09: Ingatan yang kembali
10: Reason of life
11: Rooftop Fight
12: Berbeda
13: Lockscreen
14: Ini Caraku
15: Aku punya misi! Aku bukan benalu!
17: Murid Baru
18: Puzzle Piece
19: Menunggu
20: Tokoh utama yang menyedihkan
21: Who's the killer?
22: Malam yang panjang
23: Pertanda baik?
24: Ketika kupikir semuanya akan berakhir

16: Tunggu aku pulang

238 55 62
Per nanamonochan

Bel pertanda jam sekolah telah usai berbunyi 10 menit yang lalu dan dengan cepat membuat seluruh isi kelas kosong tak berpenghuni. Namun tidak untuk kelas 2-3 yang masih menyisakan sosok gadis yang tengah duduk termenung di bangku belakang. Jika dilihat dari rupanya dan juga name tag yang terpasang di seragam, gadis itu memanglah Moon Heejoo. Namun percayalah, raga itu hanyalah cangkang bagi jiwa Haechan yang masih berdiam di dalam sana.

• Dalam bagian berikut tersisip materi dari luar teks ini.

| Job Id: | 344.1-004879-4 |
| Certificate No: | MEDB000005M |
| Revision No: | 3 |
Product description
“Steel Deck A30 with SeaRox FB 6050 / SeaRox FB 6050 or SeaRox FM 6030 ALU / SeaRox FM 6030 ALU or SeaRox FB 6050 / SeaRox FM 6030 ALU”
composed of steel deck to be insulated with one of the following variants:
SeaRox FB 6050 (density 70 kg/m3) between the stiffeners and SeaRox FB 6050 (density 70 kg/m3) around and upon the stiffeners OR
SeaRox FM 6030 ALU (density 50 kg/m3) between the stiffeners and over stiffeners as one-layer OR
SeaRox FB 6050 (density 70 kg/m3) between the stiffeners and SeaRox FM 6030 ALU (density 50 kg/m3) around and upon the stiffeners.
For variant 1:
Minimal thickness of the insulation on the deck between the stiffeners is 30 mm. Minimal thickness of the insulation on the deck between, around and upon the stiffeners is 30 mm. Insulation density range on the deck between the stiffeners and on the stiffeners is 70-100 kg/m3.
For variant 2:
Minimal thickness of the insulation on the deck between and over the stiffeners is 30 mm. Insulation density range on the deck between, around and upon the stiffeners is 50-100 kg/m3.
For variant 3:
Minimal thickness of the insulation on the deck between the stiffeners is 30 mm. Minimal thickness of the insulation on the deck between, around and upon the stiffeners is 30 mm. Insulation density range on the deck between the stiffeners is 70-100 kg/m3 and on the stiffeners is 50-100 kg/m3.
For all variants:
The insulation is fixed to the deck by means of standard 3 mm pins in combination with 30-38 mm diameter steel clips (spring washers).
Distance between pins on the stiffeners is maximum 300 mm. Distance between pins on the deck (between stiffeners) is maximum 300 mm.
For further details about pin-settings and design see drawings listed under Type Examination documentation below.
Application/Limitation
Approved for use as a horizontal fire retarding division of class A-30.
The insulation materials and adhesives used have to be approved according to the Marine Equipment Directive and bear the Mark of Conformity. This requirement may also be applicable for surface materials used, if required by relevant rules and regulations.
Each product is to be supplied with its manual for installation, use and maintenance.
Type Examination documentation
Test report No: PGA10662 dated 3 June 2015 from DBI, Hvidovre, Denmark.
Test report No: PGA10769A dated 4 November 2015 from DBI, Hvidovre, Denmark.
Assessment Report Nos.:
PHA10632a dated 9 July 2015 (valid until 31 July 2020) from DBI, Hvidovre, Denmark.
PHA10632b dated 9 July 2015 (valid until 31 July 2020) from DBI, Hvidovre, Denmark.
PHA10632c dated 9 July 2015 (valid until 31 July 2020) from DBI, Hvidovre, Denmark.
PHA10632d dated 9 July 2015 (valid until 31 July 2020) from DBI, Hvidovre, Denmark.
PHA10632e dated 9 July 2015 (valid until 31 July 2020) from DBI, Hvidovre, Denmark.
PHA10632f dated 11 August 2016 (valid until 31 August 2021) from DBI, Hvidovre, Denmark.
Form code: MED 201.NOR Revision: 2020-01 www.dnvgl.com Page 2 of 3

Sorot matanya nan sendu ia arahkan keluar jendela, memperhatikan langkah-langkah kecil sekumpulan orang-orang yang mulai meninggalkan pekarangan sekolah. Haechan iri melihat mereka semua yang memiliki tujuan untuk kembali. Ya, rumah. Berbeda dengan Haechan yang tidak memiliki tempat untuk pulang.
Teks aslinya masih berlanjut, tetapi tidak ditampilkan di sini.